Danielle: What did you learn about alcoholism through the making of this film?
Arthur: That there is no stigma at all around drinking—especially binge drinking—yet there is a stigma around getting help. And there is a serious lack of treatment in the UK; in fact, alcohol rehabs are closing down all the time because alcoholism isn’t seen as something you seek treatment for. Rehab is for drug addiction and alcohol isn’t seen as a drug. Drinking alcoholically is built in the culture—the UK is like a massive college campus.
Danielle: What do you think the solution is?
Arthur: We need a huge shift in mentality. It’s not going to be an overnight process but putting restrictions on advertising, like they do in France and in the US, and implementing minimum pricing on alcohol will be a small step. The family unit plays a huge role in alcohol abuse and it will help if it can become a topic of conversation. People need to talk about it. Parents need to help kids develop healthy relationship with alcohol.
Danielle: In the film, you profile your uncle, who—no offense—looks ancient. How old is he?

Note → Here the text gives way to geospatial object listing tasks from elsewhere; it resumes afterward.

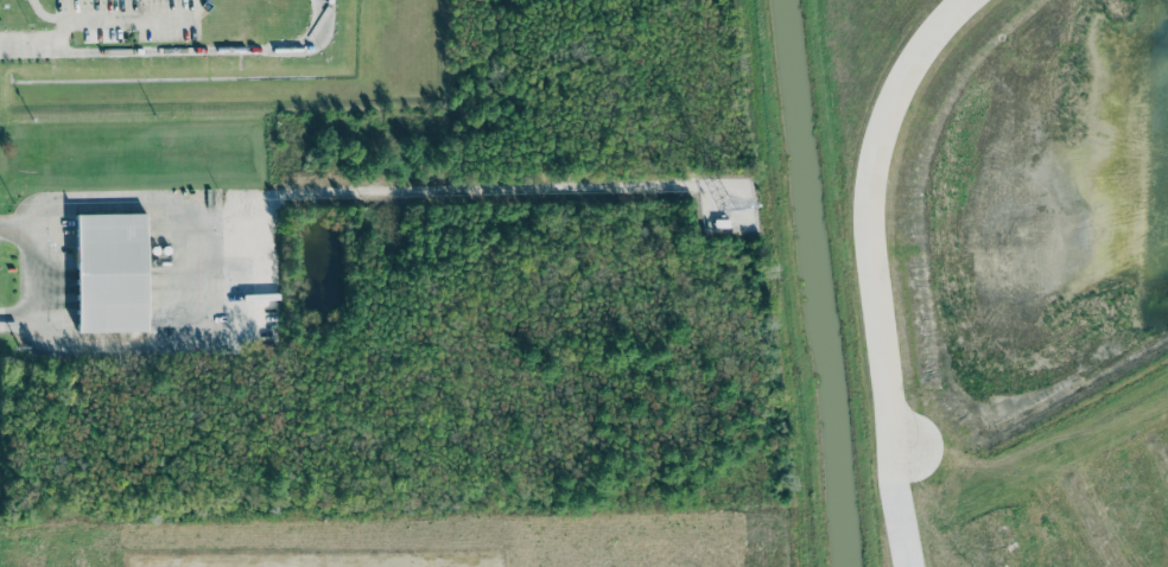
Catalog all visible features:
road: (180, 51)
road: (874, 269)
road: (209, 271)
building: (112, 274)
road: (49, 276)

Arthur: Mid 60s. And he’s always very active his whole life. He used to be a carpenter.
Danielle: Jesus was a carpenter.
Arthur: Yes, and he kind of looks like him, although I don’t know if that is the look he is going for.
Danielle: And he has Wernicke’s encephalopathy, which you say in the film is the alcoholic’s disease. I looked it up and it seems that is the technical name for what many of us know to be “Wet Brain.” But when you ask your uncle if he thinks he is an alcoholic, all he says is that he might be an alcoholic. What are your feelings about that response?
Arthur: It’s crazy. He is in denial about it. He actually thinks it’s a conspiracy—he thinks his issues are a result of drinking too much water. My uncle and I aren’t particularly close because he moved to Costa Rica when I was young and just moved back to the UK a few years ago. So over the last decade, I have only seen him about three or four times. The last time I saw him was three years ago at a BBQ at my dad’s house and he was doing fine. He was walking and articulate and fairly healthy looking. So when I saw him to shoot the film, it was a huge change.
Danielle: What do you hope people will take away from A Royal Hangover?
Arthur: I want people to see alcohol as a drug not as just a beverage or a form of entertainment. People’s mindsets need to change. I want people to think about their own personal drinking habits and look at their relationship with alcohol. I hope it will help some people move towards making healthier life choices.